In der vorliegenden Ausgabe lesen Sie den 2. Teil der 1. deutschlandweiten Befragung von Physio- und Ergotherapeuten zu ihrer Berufssituation bzw. ihrem Berufsalltag als Therapeuten. Aus diesem Anlass und vor dem Hintergrund der Tatsache, dass wir in diesem Jahr auch auf 10 Jahre Professionalisierung durch Akademisierung in den Gesundheitsfachberufen zurückblicken können, ist mein Editorial als kleine Momentaufnahme der bisherigen Entwicklungen seit 2001 zu verstehen.

„Gut Ding will Weile haben”, weiß der Volksmund

Seit 6 Jahren gibt es nun die physioscience, die 1. deutschsprachige Fachzeitschrift für Physiotherapie, die für sich in Anspruch nimmt, den wissenschaftlichen Diskurs einer im Werden begriffenen Profession abzubilden. Man bedenke, einen Diskurs, der sich aus den eigenen Reihen, sprich deutschsprachigen Forschungsarbeiten speisen soll. Ein ambitioniertes Ziel und das ist gut so. Nun ist diese „Professionalisierungsstrecke” selbst noch jung. 10 Jahre ist die Entwicklung der Professionalisierung durch Akademisierung in Deutschland für die Gesundheitsfachberufe Ergotherapie, Logopädie und Physiotherapie erst alt. Wahrlich keine Zeit, wenn man sich vor Augen hält, dass eine „Vollprofessionalisierung” im Schnitt zwischen 40 und 60 Jahren dauert. Denkt man z. B. an die Physiotherapie in den USA, so sieht man, dass es vom ersten Bachelor Ende der 40er-Jahre des letzten Jahrtausends bis zur professionseigenen Promotion zum Doctor of Physical Therapy (in einigen Bundesstaaten der USA) bis 2003 dauerte. Die Promotion gehört jedoch dort bis heute nicht zum „Regelfall” der Profession, folgt man den auf der APTA-Homepage veröffentlichten Visionen für 2020 (www.apta.org).
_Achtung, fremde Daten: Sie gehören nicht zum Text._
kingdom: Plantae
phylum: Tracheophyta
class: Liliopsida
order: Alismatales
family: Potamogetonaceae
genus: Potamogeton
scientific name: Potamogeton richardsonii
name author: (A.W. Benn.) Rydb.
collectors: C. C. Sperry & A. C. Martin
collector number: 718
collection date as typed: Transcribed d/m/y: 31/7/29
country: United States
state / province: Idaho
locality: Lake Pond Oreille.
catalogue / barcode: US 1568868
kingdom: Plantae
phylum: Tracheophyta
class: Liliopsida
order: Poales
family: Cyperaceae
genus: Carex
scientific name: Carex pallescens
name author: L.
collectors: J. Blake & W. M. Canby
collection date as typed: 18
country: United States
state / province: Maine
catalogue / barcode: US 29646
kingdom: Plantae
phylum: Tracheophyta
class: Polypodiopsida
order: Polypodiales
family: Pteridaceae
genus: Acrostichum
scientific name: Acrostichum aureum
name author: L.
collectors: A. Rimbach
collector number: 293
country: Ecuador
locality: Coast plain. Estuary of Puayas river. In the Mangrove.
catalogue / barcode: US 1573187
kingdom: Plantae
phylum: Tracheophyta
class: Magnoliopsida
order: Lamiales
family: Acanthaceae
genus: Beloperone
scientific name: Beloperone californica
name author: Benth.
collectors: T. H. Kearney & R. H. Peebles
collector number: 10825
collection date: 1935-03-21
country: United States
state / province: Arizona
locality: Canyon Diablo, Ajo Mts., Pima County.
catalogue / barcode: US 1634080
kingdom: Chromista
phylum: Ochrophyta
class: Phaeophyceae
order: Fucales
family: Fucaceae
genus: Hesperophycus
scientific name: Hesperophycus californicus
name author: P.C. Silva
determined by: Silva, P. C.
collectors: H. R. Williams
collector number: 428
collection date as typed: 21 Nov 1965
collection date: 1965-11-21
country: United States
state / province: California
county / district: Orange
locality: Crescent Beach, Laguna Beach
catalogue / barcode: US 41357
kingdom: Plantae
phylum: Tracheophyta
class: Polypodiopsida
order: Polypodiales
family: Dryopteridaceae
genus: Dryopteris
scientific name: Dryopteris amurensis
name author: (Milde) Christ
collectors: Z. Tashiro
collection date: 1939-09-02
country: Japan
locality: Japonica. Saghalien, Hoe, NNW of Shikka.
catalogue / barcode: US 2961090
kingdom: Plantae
Eine solche Zeitspanne braucht es wohl auch, wenn sich die Dinge von Grund auf entwickeln sollen. Wenn sich eine Profession also auf den Weg macht, dann braucht sie Zeit, den Weg zu sich selbst in neuer Form zu finden, Strukturen zu entwickeln und sich in einem neuen System (hier dem Hochschulsystem) zu fundieren. Zeit, sich neu und anders im gesundheitlichen Versorgungssystem zu positionieren und eben auch Zeit „Man- und Womanpower” heranzubilden, die Lust und Freude daran hat, neben ihrem eigenen beruflichen Karriereplan, die Profession als Ganzes in den Blick zu nehmen und sich für einen gemeinsamen Weg einzusetzen und dieser Professionalisierung eine Richtung zu geben.

Ein Blick auf die derzeitige Situation der Physiotherapie in Deutschland – nach 10 Jahren Bachelor, 6 Jahren Master und 6 Jahren physioscience – zeigt eher eine „durchgerüttelte” Profession. Akademische Strukturen können sich weniger ihrer Logik gemäß entwickeln, sondern allerorts werden Studiengänge aus der Taufe gehoben, akademische Titel vergeben, und es kann nicht schnell genug gehen mit der „Professionswerdung”. Bachelor, Master, Direct access, Forschen, Veröffentlichen (möglichst mit Impact factor), promovieren und ach, das Forschungsgeldereinwerben nicht zu vergessen. Ein bisschen hat das etwas von Mastbetrieben, die „Turbohühnchen” produzieren und schnelles Geld mit Studiengebühren und wilden Versprechen machen. Wie das mit den „Turbohühnchen” endet, wissen wir ja.

Wollen wir das? Können wir das wollen? Aus der Sicht mancher Berufsangehöriger ist der Wunsch nach schneller Veränderung nachvollziehbar. Zunächst hat man/frau eine zumeist teure Ausbildung absolviert, die oft die Eltern finanzierten. Dann wurde sich jahrelang fortgebildet und sich für eine gute gesundheitliche Versorgung der Patienten und „auf dem Laufenden gehalten” oder – wie es heute neudeutsch heißt – um eine evidenzbasierte Praxis bemüht. Da möchte man dann auch endlich einmal die Früchte dieser Mühen ernten!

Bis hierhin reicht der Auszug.